Researchers from the High-Performance Materials Institute, FAMU-FSU College of Engineering have developed and investigated a new technique for 3D printing that could produce much stronger materials that could be used in a variety of engineering applications.
In a paper published in the journal Additive Manufacturing, Madhuparna Roy (a Spring 2020 Florida State Unviersity Ph.D. graduate from the college) and advising professor Tarik Dickens, Ph.D. showed the possibility of using magnetic fields near a 3D printer to change the alignment of fibers inside an object as it was being printed—a term Dickens calls ‘magneto-assisted printing’. This tweak in the mechanical properties of the material could greatly improve its overall quality and strength.
“3D-printed materials are not strong on their own because they’re just plastic layers sitting on top of each other,” said Roy, the paper’s lead author. “The gap in the research world is to improve mechanical properties. With improved mechanical properties, you could create solutions for any kind of application, depending on what that particular application requires.”
3D printing is a relatively new manufacturing technology. It has grown significantly because of the availability of different types of printing and different materials that can be used with the technology. A wide variety of items are already being 3D-printed, including musical instruments, houses, medical equipment and parts needed in manufacturing.
Because the technique is still so new though, researchers are still finding ways to improve the process.
3D printing sometimes adds fibers made from various materials to the plastic or other substances used in printing, a technique that can improve the strength of the finished piece. When those fibers come out of a nozzle, they are oriented parallel to the direction of the flow from that nozzle. But by applying a magnetic field near the printer, the researchers were able to create objects with fibers oriented perpendicular to the nozzle’s flow.
The alignment of fibers inside an object can give it certain properties that scientists or engineers might find useful. For example, a printed object with the fibers oriented in certain alignments could be structurally stronger than one made normally. Or engineers might want a 3D-printed part that is well-suited for conducting electricity, which they could make by aligning conductive fibers inside a material.

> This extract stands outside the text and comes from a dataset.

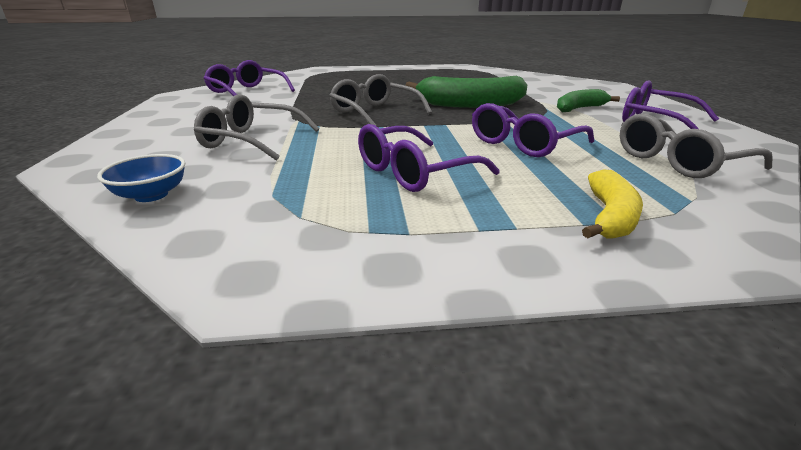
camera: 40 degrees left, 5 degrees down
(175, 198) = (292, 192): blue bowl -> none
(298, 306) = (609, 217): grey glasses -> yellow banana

Along with showing the possibility of this technique, the research also examined how different flow rates, magnetic field strength and the shapes of nozzles affected the ability to change the fiber alignment. A theoretical model developed by FSU assistant professor of scientific computing Bryan Quaife, was used to study the process regime of the assisted flow-geometry. The study found that the more viscous the printing substance, the stronger the required magnetic field for realigning the magnetic fibers. The experiments also seemed to show that as the material is moved through the nozzle faster, the less the interior fibers will be realigned—potentially improving the printability as a consequence.
This paper showed the possibility of using this technique for a material with low viscosity, so future investigations could study the process with a more viscous material that requires a stronger magnetic field to realign the interior fibers, Roy said. Mechanical tests of the finished 3D-printed product would also be helpful.
“There are still plenty of gaps that need to be addressed in terms of what materials can be used and what printers can be used in conjunction with them,” Roy said. “In this work, we’re talking about using plastics with metal particles in them. We’re combining the two major groups of 3D-printing materials to make a new material that gives you added functionality when it comes to making anything else.”
Co-authors of this study include FAMU-CREST postdoctoral researcher Phong Tran, Ph.D., and Bryan Quaife, Ph.D. FAMU-FSU College of Engineering Associate Professor Tarik Dickens is the corresponding author and principal investigator of the funded work.
This project was supported by the National Science Foundation CREST Center for Complex Materials Design for Multidimensional Additive Processing (#1735968).